#### Task item:
Set down exactly the lines below between the line holding "index pip: (197, 132)" and the line holding "pinky tip: (77, 141)", inclusive; no other line belongs in the answer.

#### Supplied records:
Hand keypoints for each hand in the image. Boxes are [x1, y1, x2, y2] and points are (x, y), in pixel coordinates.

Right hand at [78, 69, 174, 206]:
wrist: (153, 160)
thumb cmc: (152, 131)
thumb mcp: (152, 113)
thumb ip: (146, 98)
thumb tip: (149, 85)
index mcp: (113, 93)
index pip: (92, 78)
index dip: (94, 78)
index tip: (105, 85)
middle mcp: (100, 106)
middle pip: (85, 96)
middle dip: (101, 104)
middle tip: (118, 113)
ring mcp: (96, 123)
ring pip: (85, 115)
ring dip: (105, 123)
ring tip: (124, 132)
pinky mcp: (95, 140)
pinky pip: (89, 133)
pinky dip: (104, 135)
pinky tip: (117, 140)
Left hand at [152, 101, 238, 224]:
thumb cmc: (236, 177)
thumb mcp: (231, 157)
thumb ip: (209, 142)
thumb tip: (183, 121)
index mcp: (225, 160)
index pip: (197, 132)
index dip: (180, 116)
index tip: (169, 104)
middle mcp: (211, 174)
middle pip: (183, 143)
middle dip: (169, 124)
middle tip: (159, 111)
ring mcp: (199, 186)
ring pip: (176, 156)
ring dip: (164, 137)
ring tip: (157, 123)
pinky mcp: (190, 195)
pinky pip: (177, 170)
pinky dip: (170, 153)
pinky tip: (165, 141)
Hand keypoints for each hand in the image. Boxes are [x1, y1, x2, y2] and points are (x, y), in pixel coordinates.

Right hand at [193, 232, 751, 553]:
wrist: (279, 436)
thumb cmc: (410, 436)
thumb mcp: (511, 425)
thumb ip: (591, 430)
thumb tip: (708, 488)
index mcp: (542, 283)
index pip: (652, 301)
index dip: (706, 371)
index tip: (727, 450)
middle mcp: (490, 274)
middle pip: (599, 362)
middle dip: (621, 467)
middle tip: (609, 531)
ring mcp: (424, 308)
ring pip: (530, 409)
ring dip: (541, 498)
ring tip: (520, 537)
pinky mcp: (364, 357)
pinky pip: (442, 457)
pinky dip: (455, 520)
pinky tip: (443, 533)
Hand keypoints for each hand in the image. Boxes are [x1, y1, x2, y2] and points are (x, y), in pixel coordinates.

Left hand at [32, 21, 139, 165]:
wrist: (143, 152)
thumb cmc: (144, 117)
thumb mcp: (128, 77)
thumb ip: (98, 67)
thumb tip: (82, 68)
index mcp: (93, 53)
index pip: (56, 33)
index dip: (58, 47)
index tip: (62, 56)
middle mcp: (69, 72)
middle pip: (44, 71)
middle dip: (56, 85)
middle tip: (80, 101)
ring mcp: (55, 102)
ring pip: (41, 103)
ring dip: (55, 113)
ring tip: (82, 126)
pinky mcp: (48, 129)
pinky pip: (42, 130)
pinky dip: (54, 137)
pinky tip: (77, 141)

--

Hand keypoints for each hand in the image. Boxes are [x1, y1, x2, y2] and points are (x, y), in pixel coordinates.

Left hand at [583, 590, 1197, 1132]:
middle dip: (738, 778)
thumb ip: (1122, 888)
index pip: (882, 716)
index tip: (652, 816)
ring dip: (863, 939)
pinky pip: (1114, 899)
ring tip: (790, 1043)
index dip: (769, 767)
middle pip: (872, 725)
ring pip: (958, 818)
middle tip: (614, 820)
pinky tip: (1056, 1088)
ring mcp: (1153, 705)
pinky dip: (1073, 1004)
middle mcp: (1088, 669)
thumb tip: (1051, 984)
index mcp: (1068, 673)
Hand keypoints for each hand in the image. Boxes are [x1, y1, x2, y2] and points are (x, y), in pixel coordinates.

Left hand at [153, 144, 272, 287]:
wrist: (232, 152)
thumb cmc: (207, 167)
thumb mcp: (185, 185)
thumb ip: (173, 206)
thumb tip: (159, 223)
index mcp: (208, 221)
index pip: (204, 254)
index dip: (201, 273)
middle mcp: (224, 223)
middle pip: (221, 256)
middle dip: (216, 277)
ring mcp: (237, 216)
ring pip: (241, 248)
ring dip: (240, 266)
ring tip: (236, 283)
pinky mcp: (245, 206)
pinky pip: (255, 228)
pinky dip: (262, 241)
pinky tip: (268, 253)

#### Exercise output:
index pip: (197, 132)
index dip: (180, 116)
index tip: (169, 104)
middle mcp: (211, 174)
middle pip: (183, 143)
middle dip: (169, 124)
middle tip: (159, 111)
ring mcp: (199, 186)
ring pip: (176, 156)
ring dip: (164, 137)
ring tip: (157, 123)
pinky mcp: (190, 195)
pinky pip: (177, 170)
pinky dip: (170, 153)
pinky tip: (165, 141)
Hand keypoints for each hand in the image. Boxes are [x1, y1, x2, y2] and points are (x, y), in pixel coordinates.

Right hand at [193, 232, 751, 553]:
wrist: (279, 436)
thumb cmc: (410, 436)
thumb mcp: (511, 425)
thumb ip: (591, 430)
thumb tip: (708, 488)
index mcp: (542, 283)
index pip: (652, 301)
index dip: (706, 371)
index tip: (727, 450)
middle mcp: (490, 274)
middle pip: (599, 362)
middle dip: (621, 467)
middle tip: (609, 531)
ring mcp: (424, 308)
ring pip: (530, 409)
ring dip: (541, 498)
ring tip: (520, 537)
pinky mcp: (364, 357)
pinky pip: (442, 457)
pinky dip: (455, 520)
pinky tip: (443, 533)
Hand keypoints for each hand in the image. Boxes are [x1, y1, x2, y2] and points are (x, y), in pixel coordinates.

Left hand at [32, 21, 139, 165]:
wrist: (143, 152)
thumb cmc: (144, 117)
thumb mcp: (128, 77)
thumb ip: (98, 67)
thumb tip: (82, 68)
index mcp: (93, 53)
index pip: (56, 33)
index dip: (58, 47)
index tip: (62, 56)
middle mcp: (69, 72)
middle pip: (44, 71)
middle dip: (56, 85)
middle tip: (80, 101)
ring mcp: (55, 102)
ring pip: (41, 103)
ring dip: (55, 113)
ring tip: (82, 126)
pinky mcp: (48, 129)
pinky pip: (42, 130)
pinky dip: (54, 137)
pinky tip: (77, 141)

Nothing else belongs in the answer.